A vote on the first proposal was postponed. City council members wanted more input from builders and had concerns about how the new plan would be enforced.

"What the commission did is they studied the proposal a bit further, met with a few developers, and simply refined the proposal to have it be a bit simpler," said Stephanie Doland, a project planner with the city of Bryan. The new proposal defines the term detached shared housing, otherwise known as "stealth dorms," adds a definition for bedroom and specifies which districts would allow "stealth dorms" to be built.

In order to construct future detached shared housing, a developer must build within a particular district, as well as obtain a conditional use permit from the city.

"This is the same process someone would currently go through if they wanted to build a duplex, for example, in an existing neighborhood," Doland said.

"They submit the application they provide a site plan and it goes for review in front on the planning and zoning commission."

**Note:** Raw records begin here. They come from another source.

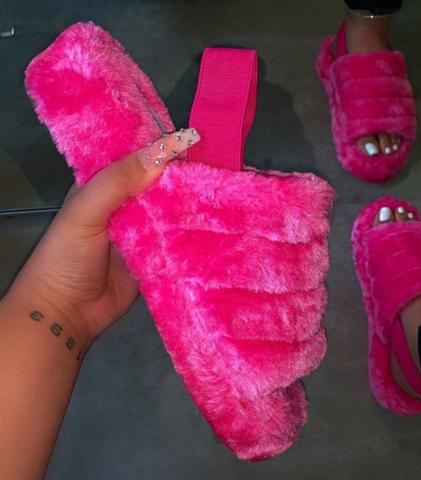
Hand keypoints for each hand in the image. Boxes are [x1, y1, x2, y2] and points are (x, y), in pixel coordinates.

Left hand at [4, 128, 199, 350]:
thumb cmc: (66, 257)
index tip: (194, 138)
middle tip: (220, 164)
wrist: (67, 313)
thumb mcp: (85, 212)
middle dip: (183, 176)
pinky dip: (192, 231)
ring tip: (226, 189)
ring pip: (171, 210)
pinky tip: (217, 222)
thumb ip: (117, 182)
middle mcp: (126, 205)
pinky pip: (177, 239)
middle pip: (158, 184)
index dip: (160, 147)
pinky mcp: (156, 255)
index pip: (135, 158)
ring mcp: (143, 232)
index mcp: (104, 186)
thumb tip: (163, 153)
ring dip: (192, 203)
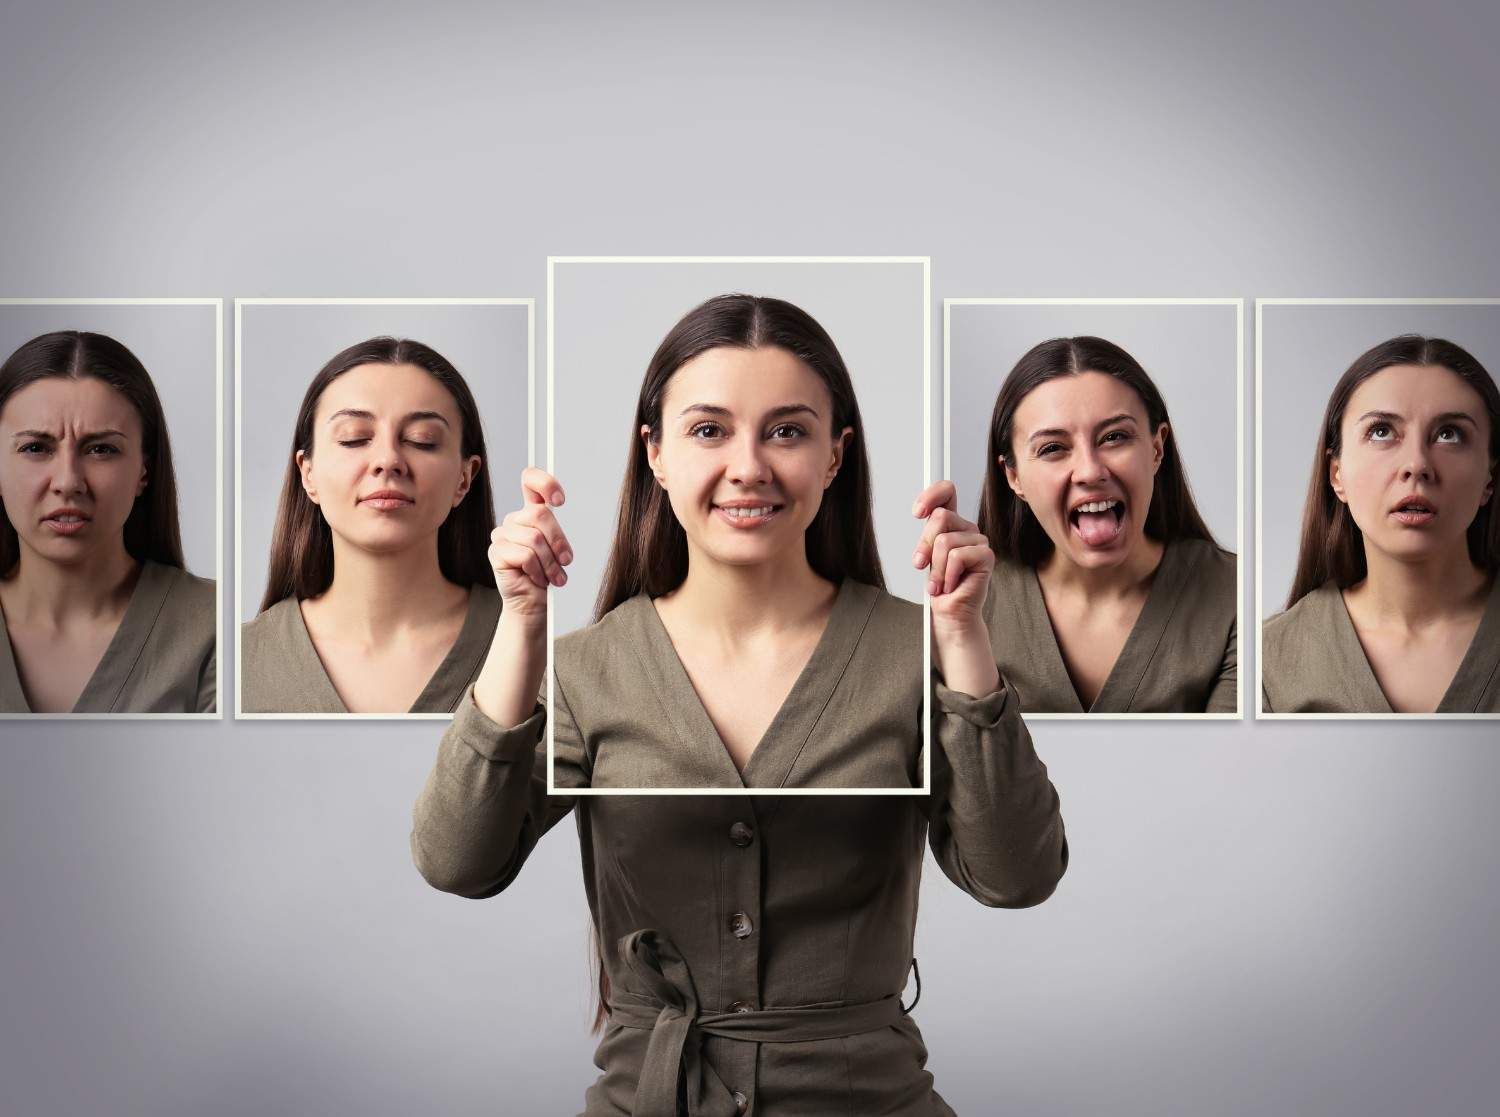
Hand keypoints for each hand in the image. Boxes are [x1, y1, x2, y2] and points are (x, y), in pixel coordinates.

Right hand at [488, 467, 572, 620]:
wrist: (533, 602)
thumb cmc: (547, 575)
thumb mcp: (558, 548)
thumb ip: (556, 527)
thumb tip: (556, 505)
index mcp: (530, 513)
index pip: (530, 480)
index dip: (545, 483)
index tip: (560, 500)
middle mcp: (515, 520)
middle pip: (540, 514)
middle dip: (558, 541)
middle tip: (565, 561)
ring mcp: (502, 535)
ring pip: (534, 539)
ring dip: (550, 563)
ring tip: (552, 576)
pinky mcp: (496, 552)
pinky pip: (525, 555)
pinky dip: (538, 570)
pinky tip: (536, 578)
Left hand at [912, 480, 992, 626]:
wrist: (949, 613)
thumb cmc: (938, 586)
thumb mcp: (925, 556)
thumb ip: (927, 535)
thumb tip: (921, 514)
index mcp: (952, 524)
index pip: (947, 492)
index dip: (932, 495)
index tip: (917, 512)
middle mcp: (966, 528)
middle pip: (940, 516)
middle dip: (925, 545)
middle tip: (922, 565)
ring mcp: (978, 541)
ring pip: (944, 541)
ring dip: (935, 568)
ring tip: (939, 582)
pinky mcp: (985, 555)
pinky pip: (957, 556)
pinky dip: (948, 575)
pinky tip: (951, 584)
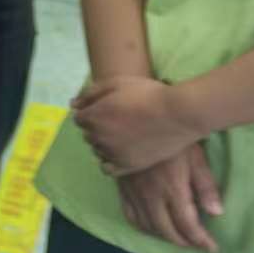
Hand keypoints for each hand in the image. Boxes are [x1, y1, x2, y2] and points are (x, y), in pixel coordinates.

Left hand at [74, 76, 202, 174]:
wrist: (180, 113)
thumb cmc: (149, 94)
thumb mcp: (117, 83)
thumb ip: (90, 94)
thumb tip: (73, 105)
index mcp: (93, 116)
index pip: (79, 118)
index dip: (93, 112)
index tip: (109, 109)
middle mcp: (98, 137)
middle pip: (88, 134)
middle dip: (98, 127)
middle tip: (121, 120)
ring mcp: (112, 153)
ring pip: (97, 150)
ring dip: (105, 143)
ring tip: (126, 134)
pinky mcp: (128, 166)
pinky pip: (107, 168)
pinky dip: (110, 160)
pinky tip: (123, 150)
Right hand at [116, 144, 223, 252]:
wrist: (141, 120)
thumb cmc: (174, 137)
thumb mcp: (196, 158)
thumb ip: (205, 186)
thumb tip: (216, 213)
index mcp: (172, 190)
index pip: (187, 224)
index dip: (200, 240)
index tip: (211, 247)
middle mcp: (151, 196)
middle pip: (166, 230)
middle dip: (184, 242)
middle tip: (196, 244)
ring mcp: (134, 193)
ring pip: (147, 226)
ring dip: (164, 237)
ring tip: (178, 237)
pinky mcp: (122, 188)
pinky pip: (130, 216)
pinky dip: (142, 227)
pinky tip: (152, 227)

An overlay district, or an area where "stealth dorms" would be allowed to be built, will also be discussed at future council meetings. During discussion with developers on the new proposal, city officials said it became clear that the neighborhoods in outlined by Wellborn Road, Villa Maria, South College, and the College Station city limit need future planning. There is also a desire to plan for the neighborhoods surrounding the new super park being developed where the old municipal golf course is located.

At Tuesday's meeting, the council will consider bringing in a consultant to make a master plan for these areas. Developers and city officials believe these neighborhoods may need further development because of their location near Texas A&M's campus and where the park.

"Are other uses like town homes or apartment complexes or some retail uses appropriate closer to the border?" asked Doland.

"We are now looking at the same questions for the areas now around the golf course."

According to city officials, all possible development is on the table.This re-evaluation could include keeping single family neighborhoods in these areas intact. If it is approved, the city will begin accepting proposals from possible consultants in the coming days.